**TAREFA SOLICITADA**
Responda às perguntas abaixo com base no trecho selecionado, sem usar os registros.
1. Quantas pessoas o projeto Sinfônica Pop levou às apresentações entre 2015 e 2016?
2. Com quantas assinaturas a Orquestra Filarmônica estreou?
3. Em que ano a clarinetista Sabine Meyer foi aprovada na Filarmônica de Berlim?

**TRECHO SELECIONADO**

========

Uma resposta expressa em números. Um dos principais programas gratuitos na cidade, o Sinfônica ao Meio-Dia, inaugurado há pouco mais de um ano, agrega uma média de mil pessoas no Grande Teatro do Palácio das Artes a cada semana – um dos trunfos é promover bate-papos educativos sobre obras sinfônicas consagradas. Já o projeto Sinfônica Pop, que une a orquestra com nomes da MPB como Luiz Melodia, Elba Ramalho e Zé Miguel Wisnik, tem a casa sempre cheia e levou 13.500 pessoas às apresentações entre 2015 e 2016. Até a Fundação de Educação Artística (FEA), munida de uma pequena sala para 200 pessoas, consegue levar entre 70 e cem pessoas a cada recital clássico.
A Orquestra Filarmônica, principal nome na abertura de novos compositores, estreou com apenas 750 assinaturas. Apesar do crescimento contínuo a cada ano, foi do ano passado para este ano que o grupo sinfônico sentiu o resultado do investimento em novos talentos, passando de 2.632 assinaturas para as atuais 3.320.
FOTO: DANIEL SILVA/DIVULGAÇÃO |
Sérgio Rodrigo é o primeiro brasileiro aceito na Accademia de Santa Cecília, famosa instituição italiana |
Cláudia Cimbleris
Pioneirismo de mulheres ainda é menos repercutido
Em 1982, a clarinetista alemã Sabine Meyer foi aprovada na Filarmônica de Berlim como a primeira mulher da história apta a integrar o grupo sinfônico. Mas seu talento não foi suficiente. Ela acabou rejeitada pelo protesto de 73 músicos, que não aceitaram dividir o palco com uma mulher. Mesmo que os tempos hoje sejam outros, o ranço da música erudita com o sexo feminino ainda é tabu.
Um dos principais nomes da composição clássica em Minas Gerais, a pianista e regente Cláudia Cimbleris é autora de centenas de obras para orquestras, quartetos de cordas e solistas, além de trilhas para o teatro, cinema e dança. Mas, segundo ela, em toda a sua carreira, apenas uma obra para orquestra foi produzida sob encomenda.

========

**MATERIAL FORNECIDO**
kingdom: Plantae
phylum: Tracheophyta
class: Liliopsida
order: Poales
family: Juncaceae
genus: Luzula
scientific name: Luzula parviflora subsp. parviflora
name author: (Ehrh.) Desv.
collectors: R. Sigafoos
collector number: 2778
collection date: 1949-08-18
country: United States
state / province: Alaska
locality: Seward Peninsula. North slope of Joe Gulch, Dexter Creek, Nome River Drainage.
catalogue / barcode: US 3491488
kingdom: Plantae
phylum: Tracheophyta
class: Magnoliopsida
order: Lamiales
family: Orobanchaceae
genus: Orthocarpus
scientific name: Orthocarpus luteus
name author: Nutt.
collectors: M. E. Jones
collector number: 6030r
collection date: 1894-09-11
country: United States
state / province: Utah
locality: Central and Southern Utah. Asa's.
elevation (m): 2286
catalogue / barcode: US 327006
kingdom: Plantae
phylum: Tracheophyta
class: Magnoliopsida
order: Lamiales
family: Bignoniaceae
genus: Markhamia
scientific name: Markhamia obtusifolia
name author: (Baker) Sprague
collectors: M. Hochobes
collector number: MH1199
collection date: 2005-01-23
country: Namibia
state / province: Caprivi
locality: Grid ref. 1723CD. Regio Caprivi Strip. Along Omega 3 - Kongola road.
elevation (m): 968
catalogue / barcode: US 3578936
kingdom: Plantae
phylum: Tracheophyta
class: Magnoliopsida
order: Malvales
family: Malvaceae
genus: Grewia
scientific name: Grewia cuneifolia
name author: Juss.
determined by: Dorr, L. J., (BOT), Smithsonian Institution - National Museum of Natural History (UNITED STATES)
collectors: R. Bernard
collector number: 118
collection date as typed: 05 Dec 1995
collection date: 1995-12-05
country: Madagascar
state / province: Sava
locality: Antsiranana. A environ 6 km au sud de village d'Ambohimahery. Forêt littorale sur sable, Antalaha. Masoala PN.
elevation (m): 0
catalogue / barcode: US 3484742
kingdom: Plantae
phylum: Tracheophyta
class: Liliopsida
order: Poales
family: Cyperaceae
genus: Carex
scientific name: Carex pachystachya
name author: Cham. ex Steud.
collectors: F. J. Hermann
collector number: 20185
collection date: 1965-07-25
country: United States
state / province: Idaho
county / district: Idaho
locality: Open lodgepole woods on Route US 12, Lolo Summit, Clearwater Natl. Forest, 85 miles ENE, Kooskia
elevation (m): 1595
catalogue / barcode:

========

**RESOLUÇÃO DA TAREFA**
1. 13.500 pessoas.
2. 750 assinaturas.
3. Em 1982.